According to the budget document, here are the projected federal debt numbers:
Gross Federal debt in 2008 = $ 9.986 trillion (actual)
Gross Federal debt in 2009 = $12.704 trillion (est.)
Gross Federal debt in 2013 = $16.198 trillion (est.)
(That’s $16,198,000,000,000.00 for those who like to see the zeroes.)
So in one budget year, the Obama team wants to increase our national debt by 27% and over four years, by 62%. Staggering. I expect the actual numbers to exceed the estimates, unless Congress decides to throw even more tax increases into the equation.
Moving on, the budget document includes some economic assumptions on which the projections are based. One of those economic assumptions was so bogus I laughed out loud. Table S-8 shows that the White House assumes that real GDP will fall by 1.2% in 2009 then increase by 3.2% in 2010. That’s a gigantic swing in one year. Table S-8 also includes the real GDP estimates from the Congressional Budget Office. The CBO predicts that GDP will fall by 2.2% in 2009 and increase by only 1.5% in 2010. These numbers are significantly less optimistic than those of the White House and even these numbers are wrong. Why? Because the CBO estimates used by the White House do not take into account the recently passed stimulus bill. You know, that little $787 billion expenditure. (The budget document points that out in a tiny footnote.)
So why would the White House use CBO estimates that ignore the stimulus spending? You would hope that the stimulus bill would actually improve GDP growth. But, as I reported in this fantasy interview, the CBO ran GDP projections that included the stimulus spending. Those projections were for GDP to show no growth in 2013 and to actually begin to decline in 2014. No wonder the White House didn’t use those numbers in its budget document.
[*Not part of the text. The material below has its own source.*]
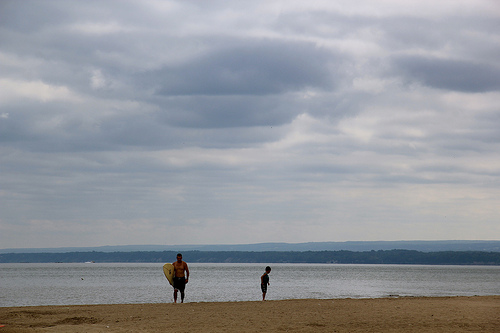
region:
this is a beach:
[29, 236, 493, 330]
A final point I want to make about the proposed budget is what it will do to home values and charities. The President proposes to raise billions by limiting the value of itemized deductions for taxpayers making more than $200,000 and for married couples with incomes over $250,000. As the budget proposal is currently written, all itemized deductions will be capped at 28%, regardless of your actual marginal tax rate. If this proposal passes, the tax benefit associated with mortgage interest is on its last legs for those with nice incomes. (Start paying off that mortgage, folks.) Home values will be depressed, at least in the upper price ranges.
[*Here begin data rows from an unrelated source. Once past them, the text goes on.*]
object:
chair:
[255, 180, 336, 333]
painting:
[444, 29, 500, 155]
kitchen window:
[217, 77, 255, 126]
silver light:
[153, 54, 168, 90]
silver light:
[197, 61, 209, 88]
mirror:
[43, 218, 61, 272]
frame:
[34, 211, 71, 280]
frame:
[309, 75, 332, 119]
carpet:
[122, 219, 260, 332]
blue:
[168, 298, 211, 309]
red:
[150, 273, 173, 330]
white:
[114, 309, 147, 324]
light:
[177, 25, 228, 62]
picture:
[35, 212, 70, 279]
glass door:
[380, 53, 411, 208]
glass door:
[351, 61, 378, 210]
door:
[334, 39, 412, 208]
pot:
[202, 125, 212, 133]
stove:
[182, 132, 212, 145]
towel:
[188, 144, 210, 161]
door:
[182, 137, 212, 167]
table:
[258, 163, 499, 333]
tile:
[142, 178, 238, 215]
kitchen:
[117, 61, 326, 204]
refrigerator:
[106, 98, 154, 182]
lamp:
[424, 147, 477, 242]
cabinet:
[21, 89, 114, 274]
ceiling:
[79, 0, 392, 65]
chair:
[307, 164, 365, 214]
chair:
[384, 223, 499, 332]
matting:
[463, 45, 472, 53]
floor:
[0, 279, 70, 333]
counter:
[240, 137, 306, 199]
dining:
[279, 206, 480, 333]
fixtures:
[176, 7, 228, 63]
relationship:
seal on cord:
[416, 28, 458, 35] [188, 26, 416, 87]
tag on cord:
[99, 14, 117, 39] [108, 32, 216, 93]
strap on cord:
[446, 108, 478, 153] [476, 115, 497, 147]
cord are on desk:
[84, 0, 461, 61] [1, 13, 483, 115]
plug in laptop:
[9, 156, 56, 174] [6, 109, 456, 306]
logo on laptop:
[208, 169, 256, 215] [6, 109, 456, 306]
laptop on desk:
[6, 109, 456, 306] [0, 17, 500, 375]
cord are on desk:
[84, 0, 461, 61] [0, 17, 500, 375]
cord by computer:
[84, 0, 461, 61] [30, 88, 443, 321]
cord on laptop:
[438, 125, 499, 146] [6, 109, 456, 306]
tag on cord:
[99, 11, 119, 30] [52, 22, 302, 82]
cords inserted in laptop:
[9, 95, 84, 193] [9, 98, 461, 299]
Charitable donations are likely to be affected as well. The wealthiest taxpayers give a lot of money to charity but that is likely to be affected when you impair the tax benefit of those donations. The lobbying has probably already begun on this one.
Well, that’s all the great budget news for today. The White House promises to release more details later this Spring. I can’t wait. (Before I leave, a brief shout out to my Obamaniac friends. Yes I know that President Bush was terrible with money and ran huge deficits. I hated it. But that doesn’t let Obama off the hook for adding another 27% to the gross national debt in a single year. I am an equal opportunity budget-basher so I hope that we can still be friends.)
If you want to take a look yourself, the budget document is available at the Office of Management and Budget website. But before you go, remember that I warned you. It’s frightening.